- EXERCISE DETAILS: Can you reproduce the lines of the first row below, from the line with "在這一篇論文當中主要探討的是過去 UDA 的模型都是採用如" up to and including the line with "一開始我們一樣先看一下這一篇論文當中會用到的 Notation 以及他對於", and swap "backbone" for "encoder" while keeping all else unchanged?

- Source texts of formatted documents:

◇ ◇ ◇ ◇

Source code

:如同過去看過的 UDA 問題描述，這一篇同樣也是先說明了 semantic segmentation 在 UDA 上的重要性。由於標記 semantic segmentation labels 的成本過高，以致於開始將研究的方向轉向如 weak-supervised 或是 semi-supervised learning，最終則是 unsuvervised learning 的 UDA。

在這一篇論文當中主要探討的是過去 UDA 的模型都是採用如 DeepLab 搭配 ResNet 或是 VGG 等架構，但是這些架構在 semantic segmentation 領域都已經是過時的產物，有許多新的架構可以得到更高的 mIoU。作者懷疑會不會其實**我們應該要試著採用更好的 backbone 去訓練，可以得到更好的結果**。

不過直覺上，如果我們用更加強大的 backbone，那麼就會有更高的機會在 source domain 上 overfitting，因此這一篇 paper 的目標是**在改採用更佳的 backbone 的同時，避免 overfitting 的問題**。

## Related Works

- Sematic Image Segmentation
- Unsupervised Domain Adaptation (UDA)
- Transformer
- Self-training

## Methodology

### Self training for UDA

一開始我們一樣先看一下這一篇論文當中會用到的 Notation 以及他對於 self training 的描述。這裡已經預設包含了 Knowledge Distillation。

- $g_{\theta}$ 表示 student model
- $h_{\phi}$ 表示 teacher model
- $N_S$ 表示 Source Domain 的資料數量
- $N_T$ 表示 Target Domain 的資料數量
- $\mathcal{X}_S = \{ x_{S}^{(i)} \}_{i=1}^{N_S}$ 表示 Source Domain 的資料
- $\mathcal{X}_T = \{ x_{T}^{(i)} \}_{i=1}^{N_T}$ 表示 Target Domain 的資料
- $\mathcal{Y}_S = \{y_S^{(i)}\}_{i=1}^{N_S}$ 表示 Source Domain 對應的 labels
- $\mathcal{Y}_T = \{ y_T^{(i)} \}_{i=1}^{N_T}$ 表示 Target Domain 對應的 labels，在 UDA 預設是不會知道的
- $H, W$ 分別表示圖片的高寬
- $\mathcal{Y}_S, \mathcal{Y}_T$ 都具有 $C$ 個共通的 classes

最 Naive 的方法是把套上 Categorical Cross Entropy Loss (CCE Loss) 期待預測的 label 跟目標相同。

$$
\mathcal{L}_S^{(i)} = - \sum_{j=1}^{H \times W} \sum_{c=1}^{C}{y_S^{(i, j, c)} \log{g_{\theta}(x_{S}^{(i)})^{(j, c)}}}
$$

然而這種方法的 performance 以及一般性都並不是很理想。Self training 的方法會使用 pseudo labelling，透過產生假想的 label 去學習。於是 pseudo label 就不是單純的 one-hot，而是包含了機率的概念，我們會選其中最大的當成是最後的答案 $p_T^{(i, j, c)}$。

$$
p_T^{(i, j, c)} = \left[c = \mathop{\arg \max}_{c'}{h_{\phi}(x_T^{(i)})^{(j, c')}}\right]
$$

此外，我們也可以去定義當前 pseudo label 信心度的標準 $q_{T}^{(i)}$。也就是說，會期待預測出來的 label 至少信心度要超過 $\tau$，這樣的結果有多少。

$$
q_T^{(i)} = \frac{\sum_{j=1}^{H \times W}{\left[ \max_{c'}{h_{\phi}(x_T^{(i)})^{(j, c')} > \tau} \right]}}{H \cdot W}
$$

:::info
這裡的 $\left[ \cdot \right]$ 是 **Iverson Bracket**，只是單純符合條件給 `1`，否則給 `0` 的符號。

◇ ◇ ◇ ◇

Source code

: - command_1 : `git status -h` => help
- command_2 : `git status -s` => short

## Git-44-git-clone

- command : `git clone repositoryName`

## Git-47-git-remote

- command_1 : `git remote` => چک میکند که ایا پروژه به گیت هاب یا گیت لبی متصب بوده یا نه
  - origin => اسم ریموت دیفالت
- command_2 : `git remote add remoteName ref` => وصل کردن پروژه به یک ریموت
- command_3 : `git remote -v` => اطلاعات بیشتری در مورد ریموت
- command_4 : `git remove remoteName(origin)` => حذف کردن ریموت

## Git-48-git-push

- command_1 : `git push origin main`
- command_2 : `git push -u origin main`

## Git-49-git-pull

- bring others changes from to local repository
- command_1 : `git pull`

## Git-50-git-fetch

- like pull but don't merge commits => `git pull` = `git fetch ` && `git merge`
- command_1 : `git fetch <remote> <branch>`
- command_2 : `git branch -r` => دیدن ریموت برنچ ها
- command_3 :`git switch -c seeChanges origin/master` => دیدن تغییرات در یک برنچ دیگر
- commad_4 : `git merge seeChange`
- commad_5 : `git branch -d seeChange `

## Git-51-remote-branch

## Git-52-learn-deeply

◇ ◇ ◇ ◇

- EXPECTED OUTPUT:
在這一篇論文當中主要探討的是過去 UDA 的模型都是採用如 DeepLab 搭配 ResNet 或是 VGG 等架構，但是這些架構在 semantic segmentation 領域都已經是過時的產物，有許多新的架構可以得到更高的 mIoU。作者懷疑會不會其實**我們應該要試著採用更好的 encoder 去訓練，可以得到更好的結果**。

不過直覺上，如果我們用更加強大的 encoder，那麼就會有更高的機會在 source domain 上 overfitting，因此這一篇 paper 的目標是**在改採用更佳的 encoder 的同時，避免 overfitting 的問題**。

## Related Works

- Sematic Image Segmentation
- Unsupervised Domain Adaptation (UDA)
- Transformer
- Self-training

## Methodology

### Self training for UDA

一開始我們一樣先看一下這一篇論文當中會用到的 Notation 以及他對於 self training 的描述。這裡已經預設包含了 Knowledge Distillation。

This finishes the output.